As planning for my summer of 2012 began, I never imagined I would spend it working as an intern for The Kentucky Standard in Bardstown.
When I got the call, I was extremely excited to become a working reporter who would be living in historic Bardstown.
The Kentucky Standard, a tri-weekly, has been an amazing experience, which has taught me experiences that will stay with me throughout my career.
From my very first day of work it was clear — I wouldn’t just be some intern.
I was a working reporter and photographer. I paginated, worked on the website and worked with the community to answer their questions and concerns.
As a journalism student, I often imagined working at a large daily, running through the office to seize the breaking news of the day.
But The Standard is no different.
As the former editor of Eastern Kentucky University’s school paper, The Eastern Progress, I was used to working on a deadline for a weekly.
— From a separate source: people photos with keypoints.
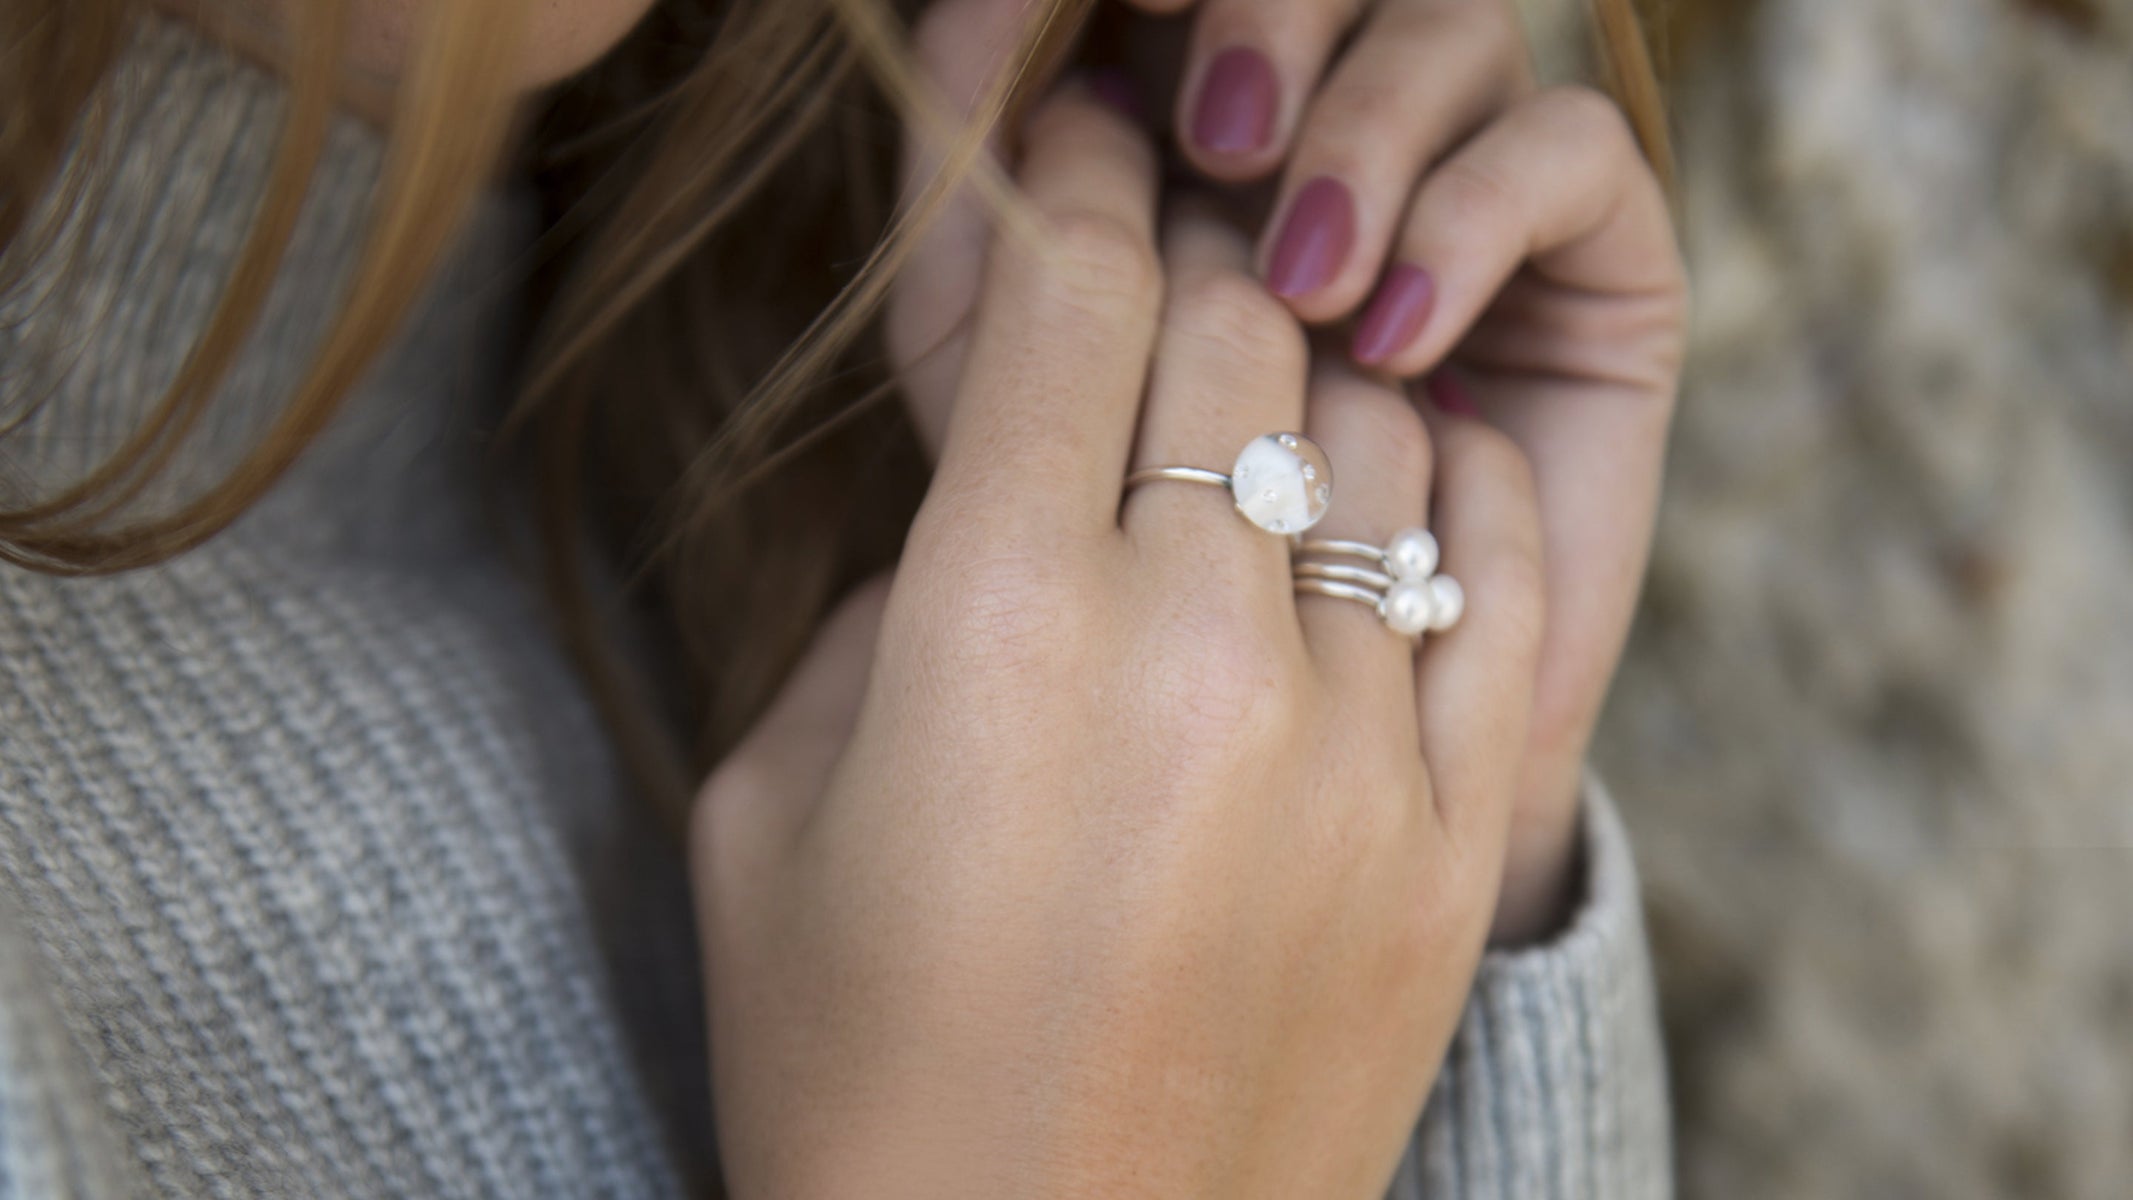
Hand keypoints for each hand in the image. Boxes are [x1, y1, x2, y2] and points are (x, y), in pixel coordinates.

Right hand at [698, 88, 1548, 1197]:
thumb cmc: (857, 1069)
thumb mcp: (771, 816)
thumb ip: (882, 608)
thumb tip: (992, 501)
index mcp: (994, 627)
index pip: (1069, 300)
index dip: (1065, 187)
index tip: (1067, 146)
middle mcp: (1195, 652)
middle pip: (1234, 334)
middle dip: (1184, 266)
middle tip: (1161, 261)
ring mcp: (1352, 747)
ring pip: (1383, 431)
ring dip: (1314, 386)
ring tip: (1262, 416)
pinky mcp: (1445, 842)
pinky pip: (1497, 577)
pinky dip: (1451, 499)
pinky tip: (1394, 497)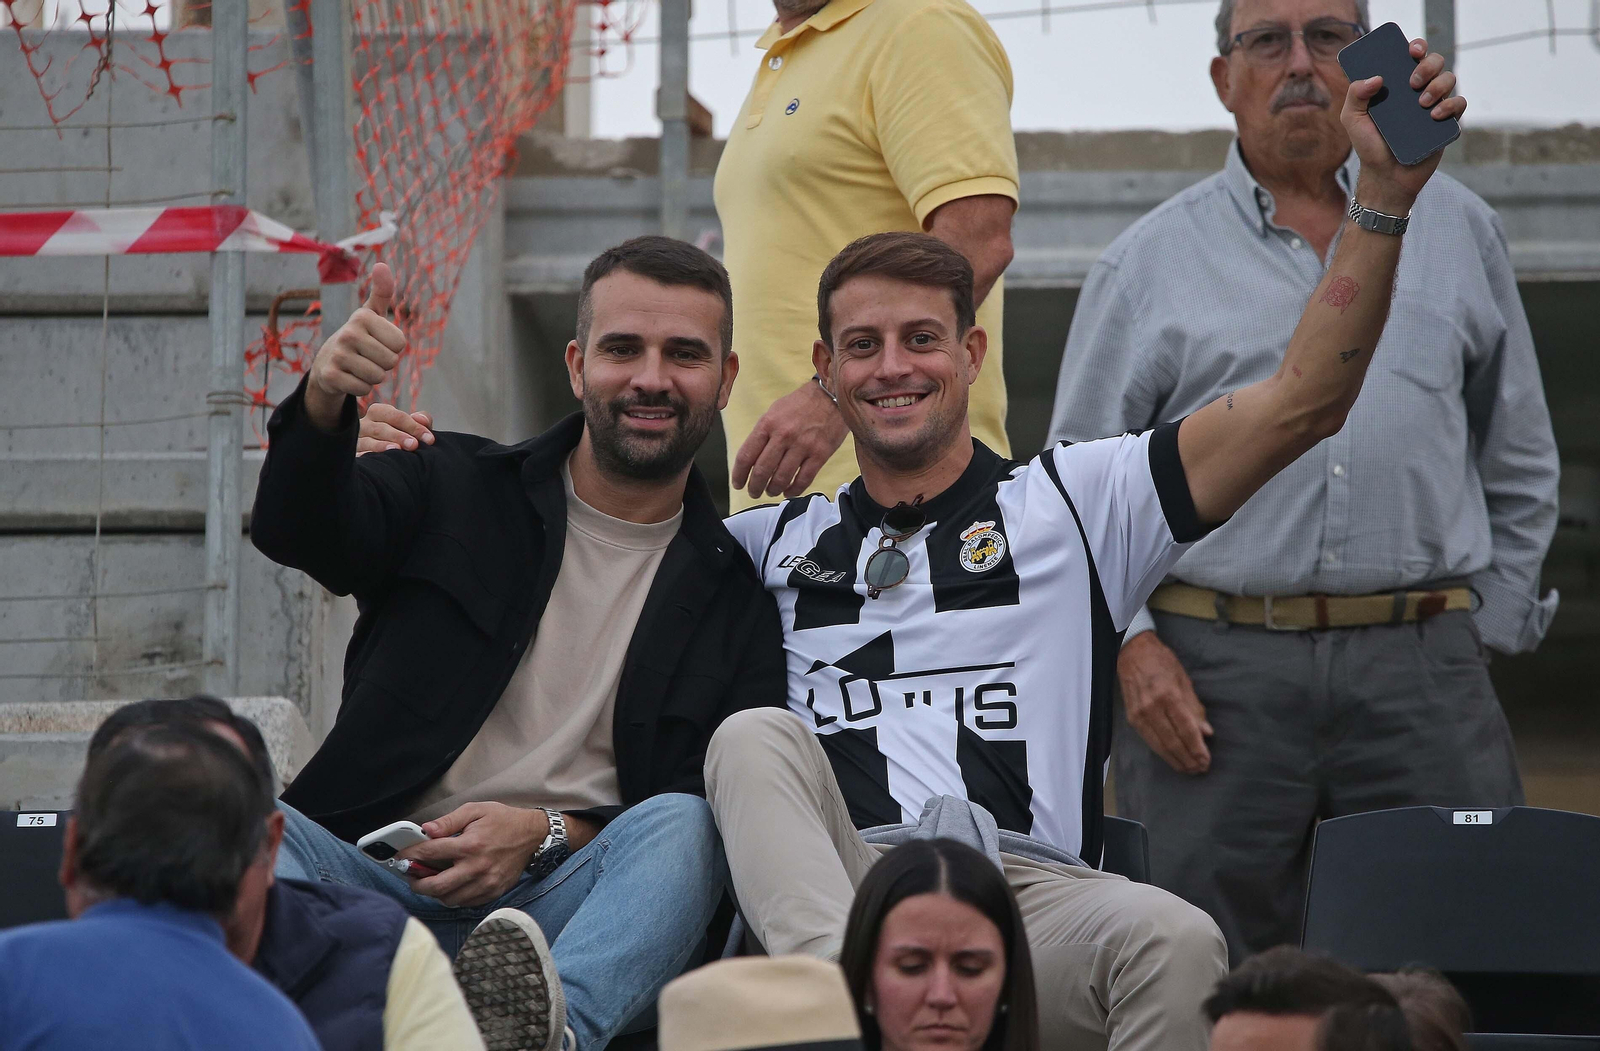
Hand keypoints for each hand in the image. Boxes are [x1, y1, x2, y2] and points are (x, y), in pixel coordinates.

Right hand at [304, 262, 406, 432]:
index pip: (400, 343)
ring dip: (374, 377)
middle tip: (369, 357)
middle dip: (384, 364)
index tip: (377, 342)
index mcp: (363, 317)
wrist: (327, 362)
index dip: (393, 347)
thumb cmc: (358, 336)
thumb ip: (382, 291)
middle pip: (391, 361)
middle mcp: (348, 333)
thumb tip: (381, 265)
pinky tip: (351, 377)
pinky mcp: (331, 376)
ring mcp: (338, 355)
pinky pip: (364, 389)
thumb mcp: (371, 313)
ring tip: (360, 366)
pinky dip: (361, 388)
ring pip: (378, 377)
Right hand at [358, 403, 433, 455]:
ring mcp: (357, 441)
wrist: (387, 460)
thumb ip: (421, 421)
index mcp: (379, 412)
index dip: (413, 426)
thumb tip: (422, 419)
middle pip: (380, 428)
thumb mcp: (412, 427)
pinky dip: (368, 457)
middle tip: (414, 445)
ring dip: (383, 446)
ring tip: (397, 450)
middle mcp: (365, 425)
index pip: (395, 416)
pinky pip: (359, 456)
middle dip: (399, 436)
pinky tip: (379, 461)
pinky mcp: (354, 456)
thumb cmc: (401, 438)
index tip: (429, 439)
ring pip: (368, 442)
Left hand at [398, 802, 547, 907]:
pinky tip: (450, 885)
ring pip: (450, 899)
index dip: (411, 855)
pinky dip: (454, 897)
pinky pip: (466, 903)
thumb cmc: (503, 820)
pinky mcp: (493, 891)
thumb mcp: (476, 810)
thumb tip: (426, 830)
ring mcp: (486, 883)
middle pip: (436, 886)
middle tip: (410, 876)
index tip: (401, 857)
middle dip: (417, 883)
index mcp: (470, 845)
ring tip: (429, 881)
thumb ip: (449, 821)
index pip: (431, 854)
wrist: (533, 835)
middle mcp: (477, 867)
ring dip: (435, 892)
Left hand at [731, 379, 847, 499]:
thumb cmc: (801, 404)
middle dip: (755, 487)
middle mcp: (783, 435)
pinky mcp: (820, 454)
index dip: (739, 474)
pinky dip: (794, 490)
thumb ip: (763, 434)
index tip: (738, 483)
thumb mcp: (775, 411)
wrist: (832, 394)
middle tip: (754, 492)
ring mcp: (803, 445)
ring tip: (771, 491)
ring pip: (781, 479)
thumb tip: (751, 459)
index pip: (746, 456)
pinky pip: (803, 480)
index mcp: (768, 424)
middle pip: (762, 471)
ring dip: (773, 490)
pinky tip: (789, 491)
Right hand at [1118, 631, 1212, 775]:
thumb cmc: (1162, 662)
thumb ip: (1194, 707)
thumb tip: (1206, 732)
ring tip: (1188, 769)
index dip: (1196, 748)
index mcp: (1168, 695)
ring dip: (1175, 760)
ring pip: (1159, 745)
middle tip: (1200, 769)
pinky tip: (1172, 758)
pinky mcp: (1131, 718)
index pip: (1185, 729)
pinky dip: (1161, 752)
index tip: (1206, 760)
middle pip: (1172, 742)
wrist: (1132, 652)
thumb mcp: (1184, 679)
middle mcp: (1151, 707)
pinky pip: (1148, 740)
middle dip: (1188, 758)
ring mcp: (1139, 714)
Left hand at [1340, 38, 1465, 213]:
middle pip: (1436, 62)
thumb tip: (1376, 78)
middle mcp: (1419, 90)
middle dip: (1428, 65)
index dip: (1417, 47)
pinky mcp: (1447, 123)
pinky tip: (1434, 116)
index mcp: (1398, 85)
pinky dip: (1450, 105)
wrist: (1386, 176)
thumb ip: (1355, 96)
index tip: (1412, 50)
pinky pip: (1460, 104)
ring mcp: (1435, 105)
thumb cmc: (1369, 146)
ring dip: (1438, 85)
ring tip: (1421, 104)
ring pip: (1449, 79)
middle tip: (1412, 83)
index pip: (1413, 56)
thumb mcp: (1353, 120)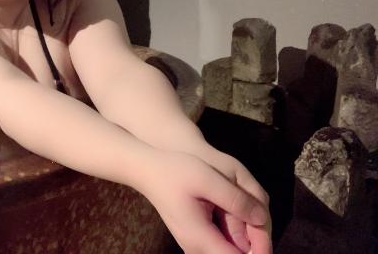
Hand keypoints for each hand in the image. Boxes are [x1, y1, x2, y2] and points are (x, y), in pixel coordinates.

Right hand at [137, 150, 271, 253]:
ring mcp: (194, 246)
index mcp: (201, 238)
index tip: (265, 233)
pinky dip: (234, 234)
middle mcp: (197, 249)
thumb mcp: (209, 179)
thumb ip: (236, 200)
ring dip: (244, 238)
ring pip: (228, 251)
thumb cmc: (175, 171)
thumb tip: (262, 220)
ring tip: (246, 210)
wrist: (149, 170)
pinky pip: (221, 245)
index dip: (260, 251)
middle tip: (255, 213)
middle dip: (253, 243)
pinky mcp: (194, 239)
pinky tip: (236, 212)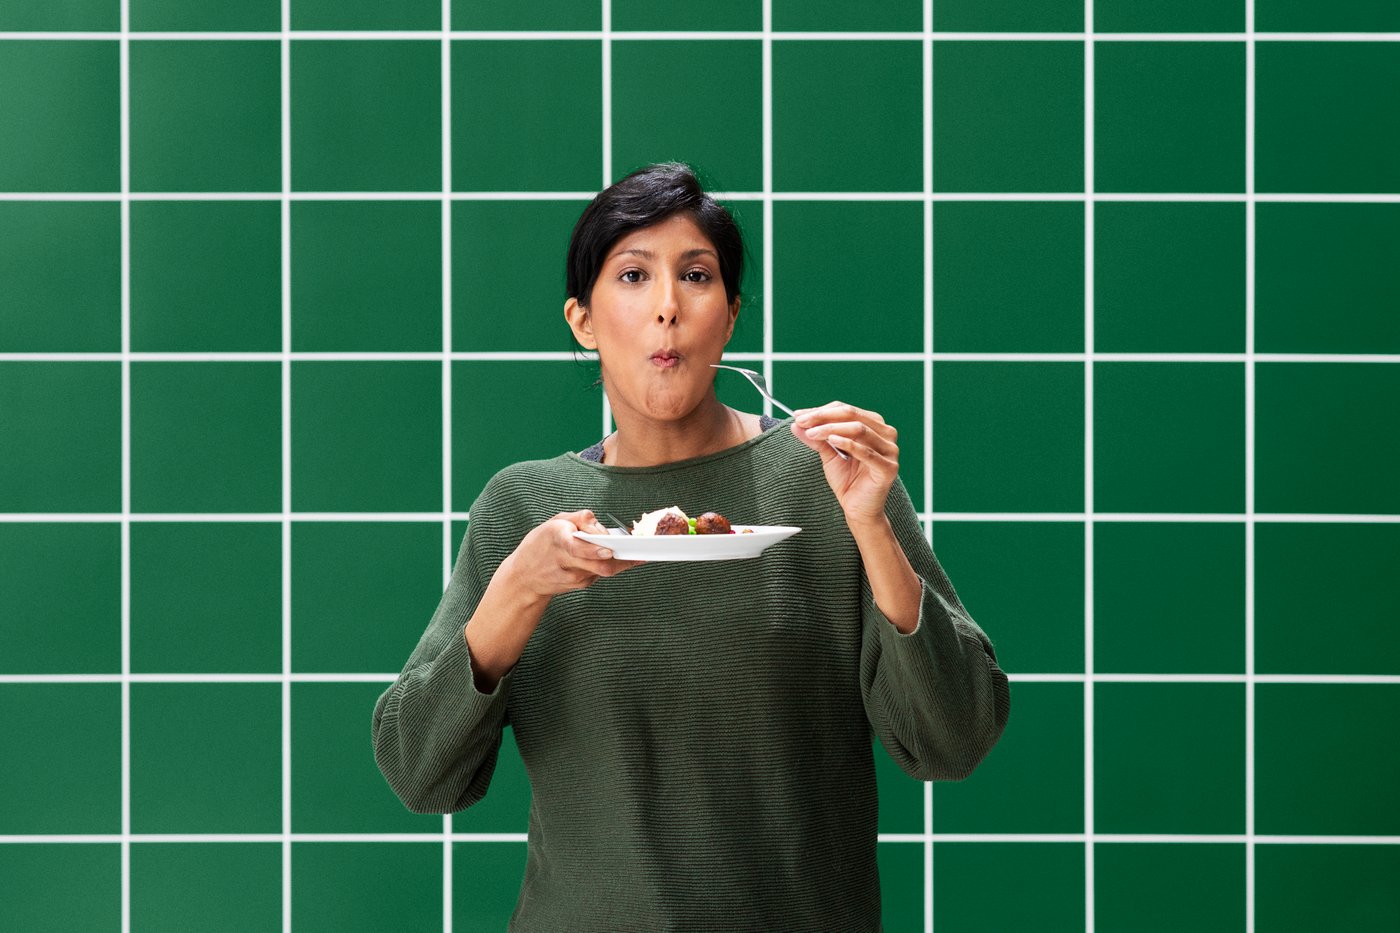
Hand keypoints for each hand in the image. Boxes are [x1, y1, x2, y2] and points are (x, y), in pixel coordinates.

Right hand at [502, 510, 645, 600]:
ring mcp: (573, 577)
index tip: (608, 550)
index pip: (576, 548)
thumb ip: (581, 519)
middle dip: (620, 560)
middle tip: (639, 553)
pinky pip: (600, 573)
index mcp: (557, 540)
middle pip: (598, 566)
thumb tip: (604, 529)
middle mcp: (565, 562)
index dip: (593, 550)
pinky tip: (617, 557)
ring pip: (604, 571)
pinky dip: (610, 564)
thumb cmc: (541, 544)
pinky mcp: (580, 585)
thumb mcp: (555, 522)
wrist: (524, 578)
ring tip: (637, 554)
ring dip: (621, 562)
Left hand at [790, 402, 899, 527]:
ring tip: (812, 432)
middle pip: (853, 415)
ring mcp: (890, 450)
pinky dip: (848, 443)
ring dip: (831, 428)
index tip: (799, 415)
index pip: (846, 410)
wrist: (858, 509)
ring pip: (859, 429)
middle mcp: (886, 434)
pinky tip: (832, 440)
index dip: (821, 410)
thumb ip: (816, 438)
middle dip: (824, 416)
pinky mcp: (888, 468)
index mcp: (874, 426)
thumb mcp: (828, 454)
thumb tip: (796, 423)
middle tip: (802, 421)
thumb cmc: (847, 480)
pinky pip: (866, 452)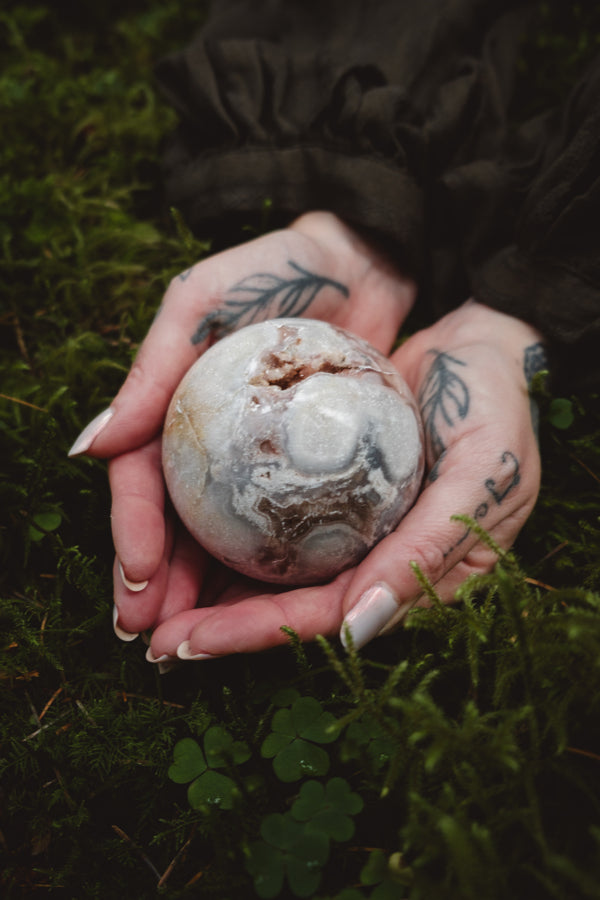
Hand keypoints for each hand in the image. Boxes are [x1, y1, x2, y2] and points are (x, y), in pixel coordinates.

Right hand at [67, 212, 415, 648]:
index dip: (131, 531)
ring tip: (193, 640)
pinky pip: (282, 528)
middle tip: (149, 634)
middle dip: (155, 585)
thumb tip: (88, 448)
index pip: (142, 480)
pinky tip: (263, 606)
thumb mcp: (202, 303)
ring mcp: (255, 463)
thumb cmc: (277, 270)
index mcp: (173, 410)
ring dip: (202, 593)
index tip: (133, 576)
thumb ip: (150, 370)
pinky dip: (264, 569)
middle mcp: (209, 446)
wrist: (360, 261)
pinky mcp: (305, 472)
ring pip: (220, 541)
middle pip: (174, 526)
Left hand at [140, 298, 542, 658]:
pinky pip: (274, 516)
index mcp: (416, 575)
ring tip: (147, 595)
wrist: (484, 339)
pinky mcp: (332, 488)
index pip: (326, 619)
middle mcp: (377, 559)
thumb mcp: (484, 472)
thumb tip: (355, 631)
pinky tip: (179, 527)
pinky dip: (227, 526)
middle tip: (149, 634)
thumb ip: (429, 552)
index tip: (190, 642)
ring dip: (210, 585)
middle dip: (218, 624)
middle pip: (287, 604)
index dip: (258, 635)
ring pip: (273, 568)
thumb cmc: (497, 406)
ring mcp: (353, 524)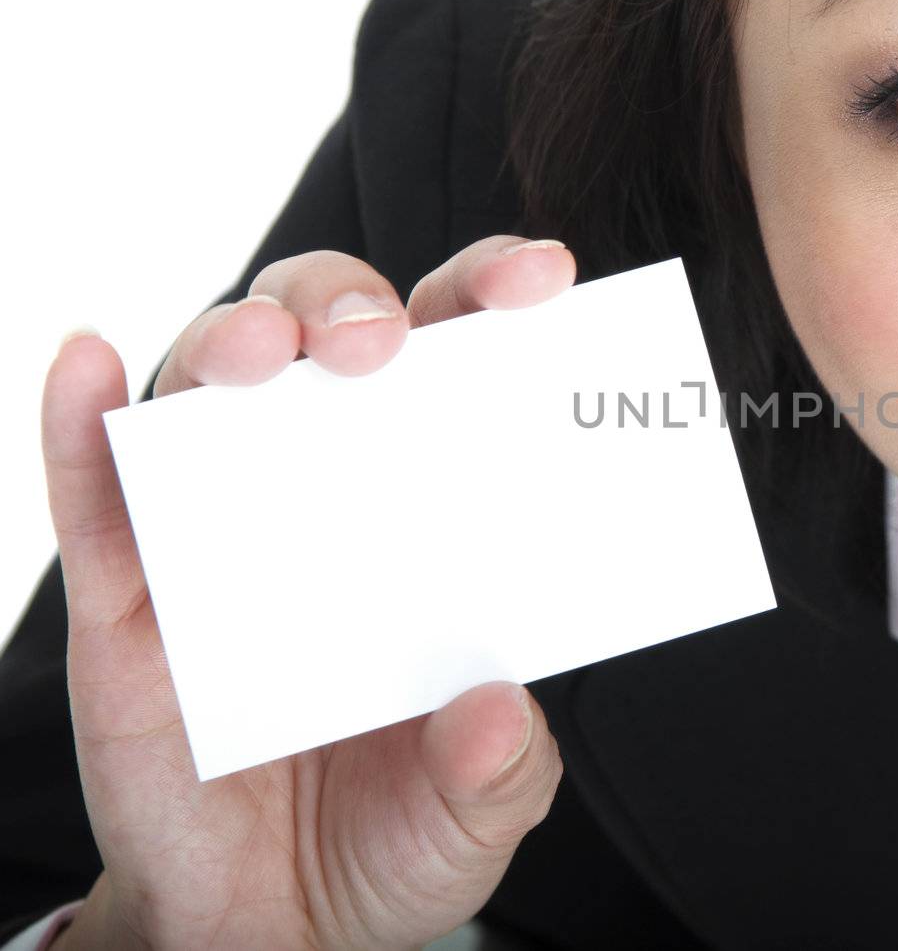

The deadlines of a tri-weekly pushed me to be a more efficient, accurate and clear reporter.
Even when the story was difficult or complicated, I was expected to stand behind my work, which is a lesson that stays with you.
The Kentucky Standard also is known for colorful features that showcase the historic community of Bardstown.
Learning the history of the community and having the opportunity to meet the leaders of the area has also taught me the importance of knowing who you work with and also who you work for — the community.
Working and living in a small town put me in the center of everything. More often then not, people would stop me around town and ask me how my internship was going and how I was enjoying the area.
The experience of working at the Standard was one that not only created professional mentor relationships but also showed me the importance of community in community journalism.